Nouvelle stratégie de sécurité et de défense au Japon. Comment dit-on Zeitenwende en japonais ?
Le Japon vient d’entériner un changement d’ère dans sa posture de sécurité et de défense, à l’instar du Zeitenwende engagé par l’Allemagne après l’invasion de l’Ukraine par la Russie.
S’appuyant sur une augmentation substantielle du budget de défense (autour de 2 % du produit intérieur brut [PIB] en 2027) et avalisant la mise en place d’une « capacité de contre-attaque », la Stratégie de sécurité nationale (SSN), la Stratégie de défense nationale (SDN) et le Programme de défense révisent les priorités stratégiques fixées en 2013 et fixent le cap pour la prochaine décennie[1].
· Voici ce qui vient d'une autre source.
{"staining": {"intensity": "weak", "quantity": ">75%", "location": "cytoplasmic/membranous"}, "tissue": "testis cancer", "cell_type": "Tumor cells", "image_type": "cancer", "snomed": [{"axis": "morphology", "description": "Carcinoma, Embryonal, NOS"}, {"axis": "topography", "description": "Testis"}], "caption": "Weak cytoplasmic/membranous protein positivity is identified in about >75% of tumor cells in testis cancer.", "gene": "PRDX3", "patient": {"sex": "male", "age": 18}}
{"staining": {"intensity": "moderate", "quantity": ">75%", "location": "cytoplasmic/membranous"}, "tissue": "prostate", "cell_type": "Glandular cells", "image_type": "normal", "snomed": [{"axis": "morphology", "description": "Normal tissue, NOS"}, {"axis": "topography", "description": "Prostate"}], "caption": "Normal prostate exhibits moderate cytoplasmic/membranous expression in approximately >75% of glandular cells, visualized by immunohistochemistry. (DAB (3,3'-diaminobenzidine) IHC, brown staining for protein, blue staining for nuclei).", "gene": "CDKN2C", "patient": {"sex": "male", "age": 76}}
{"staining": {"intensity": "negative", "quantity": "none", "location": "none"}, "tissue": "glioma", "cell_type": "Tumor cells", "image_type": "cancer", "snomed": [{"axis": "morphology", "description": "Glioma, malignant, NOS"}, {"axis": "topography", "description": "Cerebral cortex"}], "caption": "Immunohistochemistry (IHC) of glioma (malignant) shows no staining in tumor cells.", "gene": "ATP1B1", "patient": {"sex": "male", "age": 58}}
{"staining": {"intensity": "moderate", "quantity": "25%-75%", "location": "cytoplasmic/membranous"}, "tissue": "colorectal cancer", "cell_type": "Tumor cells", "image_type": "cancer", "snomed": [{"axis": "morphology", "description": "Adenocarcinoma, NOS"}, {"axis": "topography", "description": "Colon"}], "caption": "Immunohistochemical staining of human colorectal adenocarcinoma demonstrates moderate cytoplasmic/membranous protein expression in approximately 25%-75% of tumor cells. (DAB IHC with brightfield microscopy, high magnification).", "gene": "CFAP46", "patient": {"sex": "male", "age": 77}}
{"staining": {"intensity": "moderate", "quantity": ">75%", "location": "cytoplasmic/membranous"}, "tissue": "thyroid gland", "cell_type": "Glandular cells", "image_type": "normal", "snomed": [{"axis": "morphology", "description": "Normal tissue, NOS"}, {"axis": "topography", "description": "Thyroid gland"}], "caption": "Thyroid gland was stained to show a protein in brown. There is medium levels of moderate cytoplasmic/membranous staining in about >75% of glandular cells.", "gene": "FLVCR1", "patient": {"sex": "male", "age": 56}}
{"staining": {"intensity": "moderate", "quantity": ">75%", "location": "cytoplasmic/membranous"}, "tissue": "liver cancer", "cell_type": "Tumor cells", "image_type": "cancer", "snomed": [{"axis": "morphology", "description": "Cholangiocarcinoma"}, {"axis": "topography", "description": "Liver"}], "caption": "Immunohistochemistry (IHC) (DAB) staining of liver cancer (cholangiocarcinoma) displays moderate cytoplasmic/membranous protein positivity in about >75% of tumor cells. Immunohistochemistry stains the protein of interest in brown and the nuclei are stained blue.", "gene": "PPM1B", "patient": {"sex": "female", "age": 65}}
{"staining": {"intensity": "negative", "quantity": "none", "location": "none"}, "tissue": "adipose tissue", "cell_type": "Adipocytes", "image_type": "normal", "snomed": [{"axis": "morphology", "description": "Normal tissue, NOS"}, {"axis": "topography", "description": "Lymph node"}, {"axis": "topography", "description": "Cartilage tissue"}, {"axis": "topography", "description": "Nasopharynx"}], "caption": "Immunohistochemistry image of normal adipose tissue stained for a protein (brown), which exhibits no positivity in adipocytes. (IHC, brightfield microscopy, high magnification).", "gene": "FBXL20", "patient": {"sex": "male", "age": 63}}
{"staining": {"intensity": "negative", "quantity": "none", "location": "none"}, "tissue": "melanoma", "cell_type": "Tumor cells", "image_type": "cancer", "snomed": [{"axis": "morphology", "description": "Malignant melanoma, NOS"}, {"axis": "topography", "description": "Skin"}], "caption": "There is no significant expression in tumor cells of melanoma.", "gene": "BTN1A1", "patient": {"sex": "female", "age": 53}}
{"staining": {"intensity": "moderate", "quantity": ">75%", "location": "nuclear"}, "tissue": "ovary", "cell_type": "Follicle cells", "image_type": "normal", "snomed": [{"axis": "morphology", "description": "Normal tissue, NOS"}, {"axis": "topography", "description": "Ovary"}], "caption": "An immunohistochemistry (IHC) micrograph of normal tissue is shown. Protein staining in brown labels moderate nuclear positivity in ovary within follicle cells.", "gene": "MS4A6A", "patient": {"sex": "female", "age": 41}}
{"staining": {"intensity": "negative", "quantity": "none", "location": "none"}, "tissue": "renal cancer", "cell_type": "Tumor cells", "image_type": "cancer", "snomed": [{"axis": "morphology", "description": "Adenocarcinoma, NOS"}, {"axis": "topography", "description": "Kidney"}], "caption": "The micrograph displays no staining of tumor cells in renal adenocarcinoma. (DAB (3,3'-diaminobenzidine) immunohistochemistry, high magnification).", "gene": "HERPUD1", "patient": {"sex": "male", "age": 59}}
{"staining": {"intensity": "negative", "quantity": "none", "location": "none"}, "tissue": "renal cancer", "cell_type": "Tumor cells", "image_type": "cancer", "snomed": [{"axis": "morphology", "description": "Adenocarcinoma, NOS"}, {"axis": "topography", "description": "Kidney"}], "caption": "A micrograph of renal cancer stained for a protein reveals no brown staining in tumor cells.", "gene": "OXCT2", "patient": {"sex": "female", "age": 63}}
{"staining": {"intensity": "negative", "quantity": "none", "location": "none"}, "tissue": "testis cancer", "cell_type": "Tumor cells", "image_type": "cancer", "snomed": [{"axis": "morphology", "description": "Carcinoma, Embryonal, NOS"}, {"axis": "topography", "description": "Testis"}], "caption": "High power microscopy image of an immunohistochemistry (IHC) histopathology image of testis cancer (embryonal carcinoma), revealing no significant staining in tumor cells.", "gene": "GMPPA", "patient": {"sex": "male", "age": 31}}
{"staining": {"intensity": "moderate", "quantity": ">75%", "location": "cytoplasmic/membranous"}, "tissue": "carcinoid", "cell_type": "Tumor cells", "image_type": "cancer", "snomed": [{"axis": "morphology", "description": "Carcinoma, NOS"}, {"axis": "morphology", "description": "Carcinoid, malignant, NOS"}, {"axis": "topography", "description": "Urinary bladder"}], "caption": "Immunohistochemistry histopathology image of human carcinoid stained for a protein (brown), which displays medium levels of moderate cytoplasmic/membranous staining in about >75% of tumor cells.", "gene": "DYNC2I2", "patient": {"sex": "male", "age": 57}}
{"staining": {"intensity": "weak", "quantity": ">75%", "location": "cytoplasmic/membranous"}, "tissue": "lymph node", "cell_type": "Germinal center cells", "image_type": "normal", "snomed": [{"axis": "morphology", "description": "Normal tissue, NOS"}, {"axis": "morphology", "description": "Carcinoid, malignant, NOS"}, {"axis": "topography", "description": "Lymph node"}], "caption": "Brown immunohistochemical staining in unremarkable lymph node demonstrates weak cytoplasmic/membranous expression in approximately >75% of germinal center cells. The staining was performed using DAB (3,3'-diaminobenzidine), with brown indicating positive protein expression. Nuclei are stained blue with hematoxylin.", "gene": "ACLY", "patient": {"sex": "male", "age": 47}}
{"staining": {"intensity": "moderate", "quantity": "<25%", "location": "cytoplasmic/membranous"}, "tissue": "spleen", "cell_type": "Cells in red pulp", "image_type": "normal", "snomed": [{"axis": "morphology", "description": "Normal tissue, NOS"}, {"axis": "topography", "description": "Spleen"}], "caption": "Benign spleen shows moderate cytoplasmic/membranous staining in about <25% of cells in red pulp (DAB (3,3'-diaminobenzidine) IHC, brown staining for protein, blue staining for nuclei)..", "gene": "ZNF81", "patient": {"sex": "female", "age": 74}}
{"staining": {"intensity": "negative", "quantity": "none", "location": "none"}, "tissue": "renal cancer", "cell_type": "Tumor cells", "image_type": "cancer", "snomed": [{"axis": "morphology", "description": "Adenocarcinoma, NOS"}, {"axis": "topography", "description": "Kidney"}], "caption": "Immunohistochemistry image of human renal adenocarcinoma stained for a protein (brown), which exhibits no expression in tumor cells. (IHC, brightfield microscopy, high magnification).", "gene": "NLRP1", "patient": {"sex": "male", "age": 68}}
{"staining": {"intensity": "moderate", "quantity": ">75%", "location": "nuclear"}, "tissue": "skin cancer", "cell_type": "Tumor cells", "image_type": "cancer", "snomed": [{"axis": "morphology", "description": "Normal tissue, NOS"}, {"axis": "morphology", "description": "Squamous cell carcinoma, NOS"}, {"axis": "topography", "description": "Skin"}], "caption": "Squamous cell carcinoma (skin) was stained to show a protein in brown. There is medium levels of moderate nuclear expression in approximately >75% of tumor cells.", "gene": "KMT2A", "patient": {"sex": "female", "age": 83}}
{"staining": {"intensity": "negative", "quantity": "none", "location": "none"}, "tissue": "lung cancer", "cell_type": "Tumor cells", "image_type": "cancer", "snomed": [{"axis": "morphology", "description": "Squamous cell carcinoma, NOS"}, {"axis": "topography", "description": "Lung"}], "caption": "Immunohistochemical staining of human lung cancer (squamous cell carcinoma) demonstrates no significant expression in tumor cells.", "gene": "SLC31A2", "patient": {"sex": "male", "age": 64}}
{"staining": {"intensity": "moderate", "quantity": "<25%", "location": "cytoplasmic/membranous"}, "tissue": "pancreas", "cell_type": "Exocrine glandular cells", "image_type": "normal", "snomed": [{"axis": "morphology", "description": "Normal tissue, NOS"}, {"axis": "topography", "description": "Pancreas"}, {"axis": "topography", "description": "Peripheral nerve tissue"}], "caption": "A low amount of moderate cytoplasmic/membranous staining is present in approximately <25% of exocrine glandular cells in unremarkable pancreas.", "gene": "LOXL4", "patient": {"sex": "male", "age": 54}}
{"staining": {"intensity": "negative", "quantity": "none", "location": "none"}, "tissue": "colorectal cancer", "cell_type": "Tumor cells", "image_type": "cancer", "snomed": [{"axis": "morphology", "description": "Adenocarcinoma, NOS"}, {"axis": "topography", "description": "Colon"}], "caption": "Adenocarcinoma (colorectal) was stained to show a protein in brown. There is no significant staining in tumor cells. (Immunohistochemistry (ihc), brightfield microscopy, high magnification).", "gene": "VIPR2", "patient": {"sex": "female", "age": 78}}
Le risque de conflit sans précédent change la donne sécuritaire au Japon
L’environnement de sécurité nippon s’est très largement dégradé cette dernière décennie et la SSN prend acte de cette nouvelle donne : la Chine est qualifiée de « défi stratégique sans précédent » (これまでにない最大の戦略的な挑戦). Alors que les garde-côtes chinois patrouillent de manière quasi permanente dans les eaux contiguës des îles Senkaku et que des missiles tirés par Pékin se sont abîmés dans la zone économique exclusive de l’archipel en août dernier, la Chine est aujourd’hui clairement identifiée comme le risque de sécurité numéro un pour le Japon, devant la Corée du Nord. Elle n’est toutefois pas qualifiée de « menace », faute de consensus politique sur ce terme, qui pourrait remettre en cause le modus vivendi que le Japon tente de maintenir avec son grand voisin, et premier partenaire économique. Pour autant, la SSN rappelle que « la paix et la stabilité dans le détroit de Taïwan sont un élément indispensable à la sécurité et à la prospérité de la communauté internationale », et que les problèmes inter-détroit doivent être résolus de manière pacifique. La Corée du Nord, désormais État nucléaire de facto, et dont les missiles survolent régulièrement l’archipel, comme en octobre dernier, reste une « menace imminente » (差し迫った脅威). Enfin la Russie, agresseur de l’Ukraine, et de plus en plus proche de Pékin, n’est plus considérée comme un pays ami mais comme une « forte préoccupation de sécurité » (安全保障上の強い懸念).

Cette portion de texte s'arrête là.